◆ **REQUIRED WORK**
Please return the lines below word for word, leaving the pictures out of your answer.

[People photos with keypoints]

=====

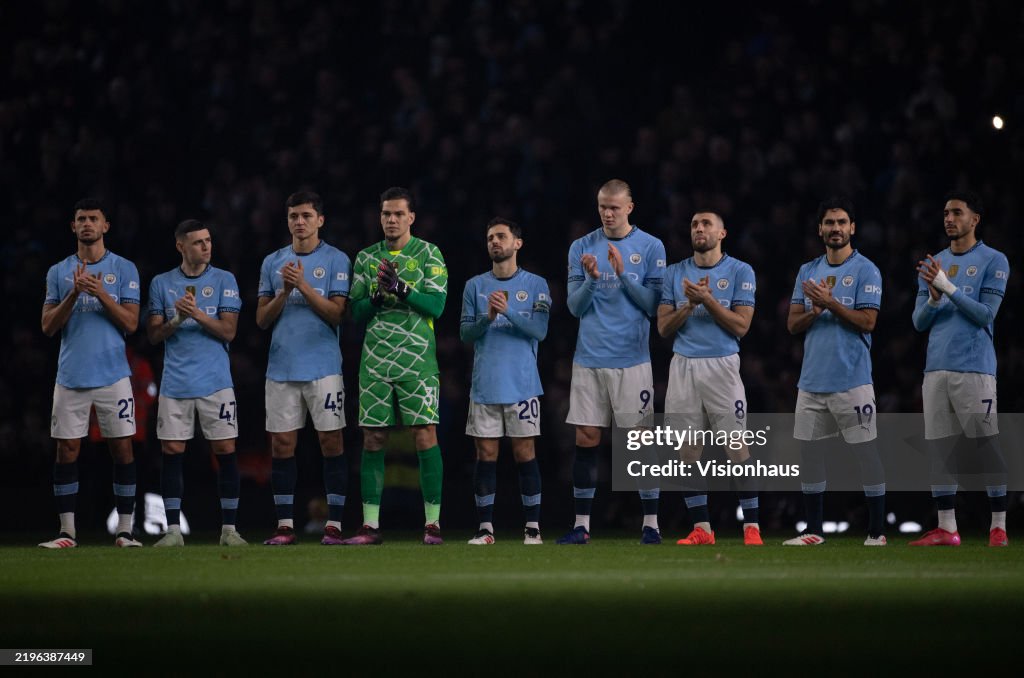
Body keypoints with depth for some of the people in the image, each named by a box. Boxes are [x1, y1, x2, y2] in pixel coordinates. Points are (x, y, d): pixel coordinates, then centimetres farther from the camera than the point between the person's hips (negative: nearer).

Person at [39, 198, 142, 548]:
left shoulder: (124, 269, 4)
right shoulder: (59, 272, 10)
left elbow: (131, 323, -2)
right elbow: (48, 326, 4)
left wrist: (101, 294, -15)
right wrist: (74, 294, -11)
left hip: (113, 375, -2)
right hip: (71, 375, 2)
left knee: (122, 449, -2)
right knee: (67, 450, 0)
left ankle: (125, 530, 3)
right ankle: (67, 532, 5)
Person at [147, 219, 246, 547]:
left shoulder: (224, 281, 4)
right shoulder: (161, 283, 8)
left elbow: (228, 330, -3)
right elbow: (153, 334, 7)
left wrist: (197, 314, -17)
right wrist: (176, 320, -12)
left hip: (215, 381, -1)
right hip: (175, 382, 1)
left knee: (225, 450, -3)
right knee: (171, 452, -1)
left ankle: (229, 529, 3)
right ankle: (173, 530, 4)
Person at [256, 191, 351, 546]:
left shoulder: (336, 260, 1)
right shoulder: (272, 263, 11)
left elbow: (336, 314, -7)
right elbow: (262, 319, 9)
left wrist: (304, 285, -15)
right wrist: (284, 293, -8)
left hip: (323, 367, -3)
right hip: (282, 367, 3)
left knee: (331, 442, -4)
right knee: (281, 445, 2)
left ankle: (334, 524, -1)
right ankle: (285, 525, 6)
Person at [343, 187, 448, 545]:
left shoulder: (428, 253, 3)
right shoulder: (366, 257, 13)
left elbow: (436, 305, -7)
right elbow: (356, 312, 10)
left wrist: (401, 289, -19)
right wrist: (378, 295, -9)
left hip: (417, 358, -3)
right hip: (375, 358, 3)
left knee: (425, 435, -7)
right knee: (373, 439, 2)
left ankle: (433, 523, -3)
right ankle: (370, 526, 5)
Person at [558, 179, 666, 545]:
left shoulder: (650, 247, 1)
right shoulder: (581, 248, 7)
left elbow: (653, 305, -3)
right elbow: (575, 307, 4)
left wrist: (623, 274, -14)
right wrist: (591, 279, -14)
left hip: (632, 359, -2)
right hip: (589, 359, 2)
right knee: (586, 439, 1)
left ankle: (651, 523, 4)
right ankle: (582, 524, 6)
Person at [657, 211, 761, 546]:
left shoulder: (740, 272, 1)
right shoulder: (675, 273, 11)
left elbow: (740, 325, -6)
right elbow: (664, 327, 6)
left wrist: (707, 299, -15)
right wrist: (689, 304, -10)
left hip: (721, 365, -3)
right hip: (683, 367, 3)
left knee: (738, 448, -7)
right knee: (688, 452, 2)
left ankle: (751, 528, -3)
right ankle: (701, 528, 9)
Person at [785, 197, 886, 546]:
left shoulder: (865, 270, -3)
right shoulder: (808, 271, 13)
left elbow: (867, 321, -11)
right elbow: (793, 324, 10)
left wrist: (830, 303, -19)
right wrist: (814, 312, -10)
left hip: (851, 380, -6)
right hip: (812, 379, 6)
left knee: (866, 450, -5)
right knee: (810, 450, 7)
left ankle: (876, 532, -2)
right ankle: (814, 531, 15)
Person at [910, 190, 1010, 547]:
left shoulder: (993, 261, 0)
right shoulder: (934, 264, 16)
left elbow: (985, 315, -8)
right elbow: (919, 323, 14)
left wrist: (948, 287, -14)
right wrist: (934, 296, -6)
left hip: (974, 367, -6)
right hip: (936, 367, 6)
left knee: (986, 444, -6)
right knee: (938, 447, 3)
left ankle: (999, 526, -2)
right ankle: (946, 528, 5)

=====

◆ **ANSWER SPACE**
Body keypoints with depth for some of the people in the image, each named by a box. Boxes are [x1, y1, x2, y2] in pixel coordinates. Points are (x, y, d): pixel coordinates, then centimetres farther from the camera than the point between the person's hips (negative: nearer).

Person at [39, 198, 142, 548]:
left shoulder: (124, 269, 4)
right shoulder: (59, 272, 10)
left elbow: (131, 323, -2)
right elbow: (48, 326, 4)
left wrist: (101, 294, -15)
right wrist: (74, 294, -11)
left hip: (113, 375, -2)
right hip: (71, 375, 2)
left knee: (122, 449, -2)
right knee: (67, 450, 0)
left ankle: (125, 530, 3)
right ankle: (67, 532, 5)
Person at [147, 219, 246, 547]:
left shoulder: (224, 281, 4)
right shoulder: (161, 283, 8)
left elbow: (228, 330, -3)
right elbow: (153, 334, 7)
left wrist: (197, 314, -17)
right wrist: (176, 320, -12)
left hip: (215, 381, -1)
right hip: (175, 382, 1)
left knee: (225, 450, -3)
right knee: (171, 452, -1)
left ankle: (229, 529, 3)
right ankle: (173, 530, 4)
Person at [256, 191, 351, 546]:
left shoulder: (336, 260, 1)
right shoulder: (272, 263, 11)
left elbow: (336, 314, -7)
right elbow: (262, 319, 9)
left wrist: (304, 285, -15)
right wrist: (284, 293, -8)
left hip: (323, 367, -3)
right hip: (282, 367, 3)
left knee: (331, 442, -4)
right knee: (281, 445, 2)
left ankle: (334, 524, -1)
right ankle: (285, 525, 6)
Person at [343, 187, 448, 545]:
left shoulder: (428, 253, 3)
right shoulder: (366, 257, 13)
left elbow: (436, 305, -7)
right elbow: (356, 312, 10)
left wrist: (401, 289, -19)
right wrist: (378, 295, -9)
left hip: (417, 358, -3)
right hip: (375, 358, 3)
left knee: (425, 435, -7)
right knee: (373, 439, 2)
left ankle: (433, 523, -3)
right ankle: (370, 526, 5)
Person at [558, 179, 666, 545]:
left shoulder: (650, 247, 1)
right shoulder: (581, 248, 7)
left elbow: (653, 305, -3)
right elbow: (575, 307, 4)
left wrist: (623, 274, -14)
right wrist: (591, 279, -14)
left hip: (632, 359, -2)
right hip: (589, 359, 2)
right knee: (586, 439, 1)
left ankle: (651, 523, 4)
right ankle: (582, 524, 6)
Person at [657, 211, 761, 546]:
left shoulder: (740, 272, 1)
right shoulder: (675, 273, 11)
left elbow: (740, 325, -6)
right elbow: (664, 327, 6)
left wrist: (707, 299, -15)
right wrist: (689, 304, -10)
left hip: (721, 365, -3)
right hip: (683, 367, 3)
left knee: (738, 448, -7)
right knee: (688, 452, 2)
left ankle: (751, 528, -3)
right ankle: (701, 528, 9)
Person at [785, 197, 886, 546]:
left shoulder: (865, 270, -3)
right shoulder: (808, 271, 13)
left elbow: (867, 321, -11)
right elbow: (793, 324, 10)
left wrist: (830, 303, -19)
right wrist: (814, 312, -10)
left hip: (851, 380, -6)
right hip: (812, 379, 6)
left knee: (866, 450, -5)
right knee: (810, 450, 7)
left ankle: (876, 532, -2)
right ankle: (814, 531, 15)
Person at [910, 190, 1010, 547]:
left shoulder: (993, 261, 0)
right shoulder: (934, 264, 16)
left elbow: (985, 315, -8)
right elbow: (919, 323, 14)
left wrist: (948, 287, -14)
right wrist: (934, 296, -6)
left hip: (974, 367, -6)
right hip: (936, 367, 6)
left knee: (986, 444, -6)
right knee: (938, 447, 3)
left ankle: (999, 526, -2)
right ankle: (946, 528, 5)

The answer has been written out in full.